E-Factory, pace e niente insediamento all'Interporto

Il Comune accetta la proposta di conciliazione

E-Factory, pace e niente insediamento all'Interporto

Furto in un'azienda in zona Interporto a Borsea

Pace fatta fra Comune di Rovigo ed E-Factory. Palazzo Nodari e l’azienda che anni fa aveva proposto la realizzazione di uno stabilimento industriale in zona Interporto per la produzione di olio di colza ranno risolto in maniera stragiudiziale il contenzioso legale avviato anni fa. La dirigenza dell’azienda ha proposto al Comune l’accordo per mettere fine alla causa in quanto non più interessata all’insediamento sul territorio di Rovigo. In questo modo è venuta a cessare la materia del contendere. La proposta conciliativa è stata accetta dal Comune di Rovigo.
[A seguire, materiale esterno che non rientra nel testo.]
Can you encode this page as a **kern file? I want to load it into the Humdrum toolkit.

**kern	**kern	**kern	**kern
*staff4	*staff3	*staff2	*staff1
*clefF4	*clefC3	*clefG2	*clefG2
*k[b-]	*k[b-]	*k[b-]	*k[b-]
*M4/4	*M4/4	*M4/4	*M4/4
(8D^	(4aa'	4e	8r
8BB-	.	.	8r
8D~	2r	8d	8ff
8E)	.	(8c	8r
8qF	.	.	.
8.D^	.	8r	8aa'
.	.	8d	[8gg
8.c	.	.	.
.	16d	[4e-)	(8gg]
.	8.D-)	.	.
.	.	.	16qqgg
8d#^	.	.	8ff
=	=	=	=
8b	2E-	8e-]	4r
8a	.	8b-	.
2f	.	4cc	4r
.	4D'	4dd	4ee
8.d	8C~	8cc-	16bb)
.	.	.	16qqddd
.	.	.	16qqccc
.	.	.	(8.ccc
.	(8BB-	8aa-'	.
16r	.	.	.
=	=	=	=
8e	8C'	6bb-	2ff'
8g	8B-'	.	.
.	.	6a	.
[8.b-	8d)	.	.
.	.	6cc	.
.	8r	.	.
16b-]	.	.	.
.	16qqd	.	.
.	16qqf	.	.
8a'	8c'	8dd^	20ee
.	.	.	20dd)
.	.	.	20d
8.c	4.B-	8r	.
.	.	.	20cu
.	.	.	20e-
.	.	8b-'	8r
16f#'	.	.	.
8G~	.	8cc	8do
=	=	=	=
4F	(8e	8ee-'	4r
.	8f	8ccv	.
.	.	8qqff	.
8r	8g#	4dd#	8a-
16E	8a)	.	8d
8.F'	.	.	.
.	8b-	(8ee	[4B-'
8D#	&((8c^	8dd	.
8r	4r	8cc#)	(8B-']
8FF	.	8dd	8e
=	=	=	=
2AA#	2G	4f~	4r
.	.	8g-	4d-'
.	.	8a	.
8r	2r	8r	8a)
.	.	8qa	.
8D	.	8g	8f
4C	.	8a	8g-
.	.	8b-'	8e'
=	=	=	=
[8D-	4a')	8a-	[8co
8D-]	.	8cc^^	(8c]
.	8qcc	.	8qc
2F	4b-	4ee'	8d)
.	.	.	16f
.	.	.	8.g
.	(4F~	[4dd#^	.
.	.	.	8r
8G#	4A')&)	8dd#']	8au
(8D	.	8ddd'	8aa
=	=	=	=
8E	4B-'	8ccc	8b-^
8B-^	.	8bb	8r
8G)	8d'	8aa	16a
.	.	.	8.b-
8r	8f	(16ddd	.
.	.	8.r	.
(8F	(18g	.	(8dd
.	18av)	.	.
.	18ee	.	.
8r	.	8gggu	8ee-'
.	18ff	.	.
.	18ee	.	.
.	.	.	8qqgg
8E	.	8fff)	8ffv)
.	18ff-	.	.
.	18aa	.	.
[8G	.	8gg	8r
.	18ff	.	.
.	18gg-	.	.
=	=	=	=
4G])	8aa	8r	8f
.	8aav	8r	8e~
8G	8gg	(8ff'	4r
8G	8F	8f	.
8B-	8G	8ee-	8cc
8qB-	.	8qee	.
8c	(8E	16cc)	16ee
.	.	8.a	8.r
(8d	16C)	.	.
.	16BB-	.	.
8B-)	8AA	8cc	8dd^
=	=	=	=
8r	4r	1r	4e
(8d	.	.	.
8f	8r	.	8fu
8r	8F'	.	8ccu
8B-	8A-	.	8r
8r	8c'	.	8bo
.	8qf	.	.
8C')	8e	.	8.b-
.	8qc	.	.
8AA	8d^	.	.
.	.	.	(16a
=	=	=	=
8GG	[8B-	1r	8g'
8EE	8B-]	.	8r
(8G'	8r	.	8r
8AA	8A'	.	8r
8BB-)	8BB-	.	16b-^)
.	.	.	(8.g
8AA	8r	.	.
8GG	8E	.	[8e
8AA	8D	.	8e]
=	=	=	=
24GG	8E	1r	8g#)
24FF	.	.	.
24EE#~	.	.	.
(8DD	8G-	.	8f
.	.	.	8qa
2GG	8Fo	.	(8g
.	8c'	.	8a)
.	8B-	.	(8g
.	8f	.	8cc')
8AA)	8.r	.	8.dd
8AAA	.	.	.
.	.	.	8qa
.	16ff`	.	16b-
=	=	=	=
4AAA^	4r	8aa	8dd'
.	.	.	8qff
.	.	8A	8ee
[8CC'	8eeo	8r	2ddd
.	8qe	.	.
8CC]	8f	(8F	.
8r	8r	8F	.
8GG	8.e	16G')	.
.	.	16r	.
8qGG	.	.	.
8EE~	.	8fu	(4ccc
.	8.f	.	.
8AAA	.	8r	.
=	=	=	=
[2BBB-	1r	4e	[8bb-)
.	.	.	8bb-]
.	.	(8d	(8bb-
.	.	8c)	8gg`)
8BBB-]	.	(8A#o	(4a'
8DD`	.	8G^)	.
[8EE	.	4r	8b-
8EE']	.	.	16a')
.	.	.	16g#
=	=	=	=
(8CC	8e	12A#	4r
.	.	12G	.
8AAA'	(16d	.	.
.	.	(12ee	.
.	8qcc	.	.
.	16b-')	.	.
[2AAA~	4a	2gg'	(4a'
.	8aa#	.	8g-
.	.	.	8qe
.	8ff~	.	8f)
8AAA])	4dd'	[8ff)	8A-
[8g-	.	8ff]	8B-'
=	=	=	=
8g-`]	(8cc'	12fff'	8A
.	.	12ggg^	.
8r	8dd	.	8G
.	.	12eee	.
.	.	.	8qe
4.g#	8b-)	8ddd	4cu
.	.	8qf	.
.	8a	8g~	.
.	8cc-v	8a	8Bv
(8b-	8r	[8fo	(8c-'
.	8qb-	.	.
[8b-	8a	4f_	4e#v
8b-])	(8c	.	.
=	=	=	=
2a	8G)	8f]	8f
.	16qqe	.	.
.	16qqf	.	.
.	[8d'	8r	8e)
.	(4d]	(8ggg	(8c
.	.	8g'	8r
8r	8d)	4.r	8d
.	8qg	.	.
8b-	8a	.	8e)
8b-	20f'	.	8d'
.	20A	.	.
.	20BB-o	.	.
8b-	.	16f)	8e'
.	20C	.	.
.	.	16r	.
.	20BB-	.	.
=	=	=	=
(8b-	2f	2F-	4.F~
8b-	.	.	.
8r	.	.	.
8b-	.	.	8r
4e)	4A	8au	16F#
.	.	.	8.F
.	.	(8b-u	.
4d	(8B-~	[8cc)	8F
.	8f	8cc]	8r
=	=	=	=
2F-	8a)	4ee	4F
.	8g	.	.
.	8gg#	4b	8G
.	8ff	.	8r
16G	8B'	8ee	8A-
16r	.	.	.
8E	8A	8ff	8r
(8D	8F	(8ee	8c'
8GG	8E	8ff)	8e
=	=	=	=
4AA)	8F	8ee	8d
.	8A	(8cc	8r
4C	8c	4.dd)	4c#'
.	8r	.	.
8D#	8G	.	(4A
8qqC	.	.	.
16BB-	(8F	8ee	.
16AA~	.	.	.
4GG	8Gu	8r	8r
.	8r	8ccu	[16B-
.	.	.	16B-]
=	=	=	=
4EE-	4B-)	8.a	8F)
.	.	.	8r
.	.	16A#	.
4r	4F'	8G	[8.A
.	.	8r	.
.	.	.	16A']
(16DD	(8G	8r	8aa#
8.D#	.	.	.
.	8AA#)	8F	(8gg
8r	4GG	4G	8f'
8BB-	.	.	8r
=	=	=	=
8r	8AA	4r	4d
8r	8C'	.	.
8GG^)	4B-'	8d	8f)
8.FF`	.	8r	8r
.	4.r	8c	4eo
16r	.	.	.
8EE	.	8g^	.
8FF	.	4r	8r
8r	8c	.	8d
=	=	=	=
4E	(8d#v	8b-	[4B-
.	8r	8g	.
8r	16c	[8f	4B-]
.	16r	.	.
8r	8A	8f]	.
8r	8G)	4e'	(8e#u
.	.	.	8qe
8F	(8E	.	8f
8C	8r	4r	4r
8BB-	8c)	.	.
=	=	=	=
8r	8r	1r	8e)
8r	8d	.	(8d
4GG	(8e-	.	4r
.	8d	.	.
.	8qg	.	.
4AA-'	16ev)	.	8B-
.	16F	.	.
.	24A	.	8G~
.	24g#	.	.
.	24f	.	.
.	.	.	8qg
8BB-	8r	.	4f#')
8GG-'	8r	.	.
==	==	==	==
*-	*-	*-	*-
Si chiude così una vicenda iniziata nel 2012 quando con un’ordinanza del Comune furono sospesi i lavori per la costruzione di un impianto di cogenerazione per la produzione di energia termica ed elettrica in zona Interporto. Il Comune aveva emesso l’ordinanza per lo stop ai lavori sostenendo che il cantiere non era stato aperto nei tempi previsti. A questo punto la società aveva fatto ricorso al Tar per chiedere la sospensione dell’ordinanza.

Il tribunale amministrativo regionale aveva dato ragione alla società annullando l’ordinanza di Palazzo Nodari. Una decisione che però non ha messo la parola fine alla vicenda in quanto il Comune ha fatto appello al Consiglio di Stato. Secondo il comune infatti nell’area interessata non è mai partito alcun cantiere finalizzato all’insediamento industriale. Ora però è la stessa E-Factory ad aver manifestato l’interesse ad abbandonare ogni possibile insediamento in area Interporto. La conseguente ipotese di conciliazione è stata accolta dal Comune di Rovigo. Insomma controversia terminata.